Try it: Only lines containing the string "labels" belong in the answer; copy all of them from the entries.

Supplied material:

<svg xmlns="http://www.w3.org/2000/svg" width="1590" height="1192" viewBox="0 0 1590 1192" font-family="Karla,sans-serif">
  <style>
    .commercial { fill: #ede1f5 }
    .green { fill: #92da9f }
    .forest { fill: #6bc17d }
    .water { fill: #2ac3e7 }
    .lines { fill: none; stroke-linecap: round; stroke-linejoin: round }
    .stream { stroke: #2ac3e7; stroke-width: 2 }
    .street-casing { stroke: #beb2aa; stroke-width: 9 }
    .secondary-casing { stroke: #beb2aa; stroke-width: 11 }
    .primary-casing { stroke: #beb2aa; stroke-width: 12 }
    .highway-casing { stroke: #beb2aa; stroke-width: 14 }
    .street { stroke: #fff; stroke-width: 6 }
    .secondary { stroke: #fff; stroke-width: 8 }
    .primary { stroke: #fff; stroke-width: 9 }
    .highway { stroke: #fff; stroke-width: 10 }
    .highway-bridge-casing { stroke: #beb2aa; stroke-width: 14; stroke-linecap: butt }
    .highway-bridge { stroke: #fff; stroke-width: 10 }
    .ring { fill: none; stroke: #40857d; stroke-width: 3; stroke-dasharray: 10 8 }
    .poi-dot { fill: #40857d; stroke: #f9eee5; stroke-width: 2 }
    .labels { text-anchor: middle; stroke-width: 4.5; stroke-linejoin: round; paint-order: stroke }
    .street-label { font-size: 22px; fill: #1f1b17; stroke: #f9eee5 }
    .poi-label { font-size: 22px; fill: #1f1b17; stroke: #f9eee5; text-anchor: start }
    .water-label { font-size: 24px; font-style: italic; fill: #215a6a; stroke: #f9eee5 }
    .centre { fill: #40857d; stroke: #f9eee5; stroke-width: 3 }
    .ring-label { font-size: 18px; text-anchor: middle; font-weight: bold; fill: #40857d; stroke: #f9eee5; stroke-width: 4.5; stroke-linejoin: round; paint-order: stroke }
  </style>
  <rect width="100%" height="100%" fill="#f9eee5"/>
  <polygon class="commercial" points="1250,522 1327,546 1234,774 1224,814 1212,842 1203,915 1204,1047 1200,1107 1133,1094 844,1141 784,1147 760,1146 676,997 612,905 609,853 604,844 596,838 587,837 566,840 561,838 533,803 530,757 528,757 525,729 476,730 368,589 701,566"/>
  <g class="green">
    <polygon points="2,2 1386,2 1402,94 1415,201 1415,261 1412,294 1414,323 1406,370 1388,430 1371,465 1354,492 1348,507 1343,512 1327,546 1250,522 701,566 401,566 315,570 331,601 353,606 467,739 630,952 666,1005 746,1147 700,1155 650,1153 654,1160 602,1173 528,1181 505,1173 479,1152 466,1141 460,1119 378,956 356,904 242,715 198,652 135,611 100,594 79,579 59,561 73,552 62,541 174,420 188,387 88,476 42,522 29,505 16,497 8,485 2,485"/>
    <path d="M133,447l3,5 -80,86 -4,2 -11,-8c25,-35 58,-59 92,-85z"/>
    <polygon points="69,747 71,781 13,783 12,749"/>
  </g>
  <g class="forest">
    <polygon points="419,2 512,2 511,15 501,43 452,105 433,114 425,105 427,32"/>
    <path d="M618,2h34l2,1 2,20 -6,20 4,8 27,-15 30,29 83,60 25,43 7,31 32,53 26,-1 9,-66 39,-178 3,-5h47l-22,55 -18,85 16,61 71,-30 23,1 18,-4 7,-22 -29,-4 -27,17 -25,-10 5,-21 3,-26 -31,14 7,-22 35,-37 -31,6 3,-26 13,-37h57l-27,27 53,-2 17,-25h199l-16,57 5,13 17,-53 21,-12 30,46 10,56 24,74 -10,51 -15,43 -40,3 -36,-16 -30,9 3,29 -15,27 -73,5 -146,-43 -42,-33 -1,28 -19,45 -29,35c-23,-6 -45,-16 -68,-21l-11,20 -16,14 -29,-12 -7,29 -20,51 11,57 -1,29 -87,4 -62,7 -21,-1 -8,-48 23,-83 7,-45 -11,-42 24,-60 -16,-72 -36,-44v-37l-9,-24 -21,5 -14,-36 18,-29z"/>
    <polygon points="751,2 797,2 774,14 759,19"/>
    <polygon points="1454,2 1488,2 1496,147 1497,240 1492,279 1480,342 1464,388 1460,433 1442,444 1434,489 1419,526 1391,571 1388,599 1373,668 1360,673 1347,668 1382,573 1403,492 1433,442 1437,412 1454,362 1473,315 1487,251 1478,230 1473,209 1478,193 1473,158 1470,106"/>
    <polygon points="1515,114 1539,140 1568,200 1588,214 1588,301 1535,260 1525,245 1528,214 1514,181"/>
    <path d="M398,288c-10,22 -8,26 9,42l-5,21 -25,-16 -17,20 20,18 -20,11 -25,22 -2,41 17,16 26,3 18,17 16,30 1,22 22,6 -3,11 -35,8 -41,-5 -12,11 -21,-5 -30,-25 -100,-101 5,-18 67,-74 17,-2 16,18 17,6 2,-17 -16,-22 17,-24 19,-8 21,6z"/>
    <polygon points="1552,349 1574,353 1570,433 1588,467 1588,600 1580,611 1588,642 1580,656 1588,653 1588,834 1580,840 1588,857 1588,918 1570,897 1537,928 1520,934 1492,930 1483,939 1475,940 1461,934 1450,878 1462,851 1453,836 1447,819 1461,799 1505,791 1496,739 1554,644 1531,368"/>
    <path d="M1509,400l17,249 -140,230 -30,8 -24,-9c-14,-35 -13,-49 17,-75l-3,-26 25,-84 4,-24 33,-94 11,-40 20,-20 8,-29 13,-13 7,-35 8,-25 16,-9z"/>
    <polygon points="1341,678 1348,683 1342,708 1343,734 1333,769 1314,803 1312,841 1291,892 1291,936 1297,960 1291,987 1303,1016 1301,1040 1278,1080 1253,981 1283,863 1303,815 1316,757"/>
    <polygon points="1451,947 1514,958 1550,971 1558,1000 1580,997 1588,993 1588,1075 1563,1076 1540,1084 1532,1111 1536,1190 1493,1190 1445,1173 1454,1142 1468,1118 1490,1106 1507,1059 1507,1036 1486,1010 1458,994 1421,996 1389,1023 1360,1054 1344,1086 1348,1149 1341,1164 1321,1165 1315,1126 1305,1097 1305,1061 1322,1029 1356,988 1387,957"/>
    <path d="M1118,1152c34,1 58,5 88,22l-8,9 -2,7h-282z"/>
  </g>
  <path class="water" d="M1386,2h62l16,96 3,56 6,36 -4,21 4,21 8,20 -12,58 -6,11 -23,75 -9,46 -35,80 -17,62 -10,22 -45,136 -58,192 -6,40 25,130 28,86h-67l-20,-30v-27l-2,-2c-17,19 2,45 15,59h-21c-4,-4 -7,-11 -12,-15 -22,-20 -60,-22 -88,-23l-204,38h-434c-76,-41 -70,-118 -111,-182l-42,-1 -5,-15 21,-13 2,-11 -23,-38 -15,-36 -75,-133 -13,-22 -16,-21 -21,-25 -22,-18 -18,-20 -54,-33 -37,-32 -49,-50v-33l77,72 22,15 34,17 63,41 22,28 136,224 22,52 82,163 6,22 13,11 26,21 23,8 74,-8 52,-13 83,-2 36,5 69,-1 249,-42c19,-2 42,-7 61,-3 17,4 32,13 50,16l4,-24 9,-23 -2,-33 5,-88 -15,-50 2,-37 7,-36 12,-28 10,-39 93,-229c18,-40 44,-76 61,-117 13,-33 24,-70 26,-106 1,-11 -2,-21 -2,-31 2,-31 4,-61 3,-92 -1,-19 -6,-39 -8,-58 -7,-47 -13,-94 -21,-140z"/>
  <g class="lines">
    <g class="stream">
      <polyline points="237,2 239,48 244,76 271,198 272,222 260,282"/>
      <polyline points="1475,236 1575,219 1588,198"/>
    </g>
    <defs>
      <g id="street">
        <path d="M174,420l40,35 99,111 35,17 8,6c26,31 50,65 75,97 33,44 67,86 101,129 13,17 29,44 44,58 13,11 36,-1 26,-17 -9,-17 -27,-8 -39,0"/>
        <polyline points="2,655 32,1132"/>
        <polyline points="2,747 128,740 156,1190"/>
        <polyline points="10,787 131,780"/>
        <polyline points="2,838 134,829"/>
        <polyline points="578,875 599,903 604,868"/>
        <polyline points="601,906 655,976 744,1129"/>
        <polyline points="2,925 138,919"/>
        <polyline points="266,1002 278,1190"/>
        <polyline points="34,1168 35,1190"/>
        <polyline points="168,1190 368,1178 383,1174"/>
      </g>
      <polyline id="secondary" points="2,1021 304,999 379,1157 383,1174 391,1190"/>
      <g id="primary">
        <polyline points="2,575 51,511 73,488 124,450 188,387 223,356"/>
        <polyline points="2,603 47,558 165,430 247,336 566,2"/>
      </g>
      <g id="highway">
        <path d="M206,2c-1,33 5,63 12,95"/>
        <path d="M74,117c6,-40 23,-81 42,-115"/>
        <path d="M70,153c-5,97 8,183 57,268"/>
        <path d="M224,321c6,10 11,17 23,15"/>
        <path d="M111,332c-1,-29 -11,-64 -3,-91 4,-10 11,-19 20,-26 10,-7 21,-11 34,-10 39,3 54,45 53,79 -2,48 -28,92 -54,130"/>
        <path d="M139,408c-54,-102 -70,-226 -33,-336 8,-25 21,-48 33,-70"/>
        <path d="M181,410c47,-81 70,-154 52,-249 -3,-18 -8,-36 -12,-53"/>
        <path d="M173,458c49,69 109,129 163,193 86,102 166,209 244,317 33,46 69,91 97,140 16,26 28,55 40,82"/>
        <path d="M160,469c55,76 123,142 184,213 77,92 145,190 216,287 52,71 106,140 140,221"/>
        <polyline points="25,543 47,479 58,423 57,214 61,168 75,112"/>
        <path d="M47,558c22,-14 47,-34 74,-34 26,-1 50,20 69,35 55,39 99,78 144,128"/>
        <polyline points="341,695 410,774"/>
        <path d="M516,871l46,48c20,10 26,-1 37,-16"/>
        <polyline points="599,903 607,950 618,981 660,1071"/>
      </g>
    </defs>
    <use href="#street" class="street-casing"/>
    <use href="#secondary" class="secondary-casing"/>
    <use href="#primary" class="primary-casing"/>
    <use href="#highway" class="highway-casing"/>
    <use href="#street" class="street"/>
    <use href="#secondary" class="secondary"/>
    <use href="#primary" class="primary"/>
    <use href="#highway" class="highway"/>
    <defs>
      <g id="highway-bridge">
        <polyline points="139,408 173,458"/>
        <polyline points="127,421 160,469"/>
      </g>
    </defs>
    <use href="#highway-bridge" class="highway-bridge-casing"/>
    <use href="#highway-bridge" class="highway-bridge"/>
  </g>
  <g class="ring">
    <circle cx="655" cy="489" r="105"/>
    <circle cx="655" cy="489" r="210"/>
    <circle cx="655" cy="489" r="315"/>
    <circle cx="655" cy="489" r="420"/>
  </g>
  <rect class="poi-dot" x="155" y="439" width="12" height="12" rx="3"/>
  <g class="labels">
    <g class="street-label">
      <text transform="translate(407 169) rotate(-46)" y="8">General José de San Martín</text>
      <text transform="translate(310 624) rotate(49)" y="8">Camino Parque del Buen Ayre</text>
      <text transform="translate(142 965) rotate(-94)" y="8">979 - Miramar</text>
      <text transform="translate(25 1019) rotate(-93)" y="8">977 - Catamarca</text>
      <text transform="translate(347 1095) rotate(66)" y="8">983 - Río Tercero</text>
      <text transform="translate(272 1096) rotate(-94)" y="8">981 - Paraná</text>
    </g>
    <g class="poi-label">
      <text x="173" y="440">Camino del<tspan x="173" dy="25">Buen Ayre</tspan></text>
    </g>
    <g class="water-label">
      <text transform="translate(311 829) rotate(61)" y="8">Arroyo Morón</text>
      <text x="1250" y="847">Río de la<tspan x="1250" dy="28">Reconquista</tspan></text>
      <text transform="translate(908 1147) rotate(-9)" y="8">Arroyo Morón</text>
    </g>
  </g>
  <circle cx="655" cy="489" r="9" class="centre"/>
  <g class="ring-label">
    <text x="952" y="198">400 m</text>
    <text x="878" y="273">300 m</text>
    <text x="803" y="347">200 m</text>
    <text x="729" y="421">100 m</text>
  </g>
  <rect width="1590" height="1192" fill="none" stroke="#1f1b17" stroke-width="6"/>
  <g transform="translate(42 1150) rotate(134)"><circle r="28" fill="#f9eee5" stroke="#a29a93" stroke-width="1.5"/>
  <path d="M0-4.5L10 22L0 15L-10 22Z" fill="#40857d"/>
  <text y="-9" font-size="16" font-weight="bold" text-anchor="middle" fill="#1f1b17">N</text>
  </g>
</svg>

Output below:
    .labels { text-anchor: middle; stroke-width: 4.5; stroke-linejoin: round; paint-order: stroke }
  <g class="labels">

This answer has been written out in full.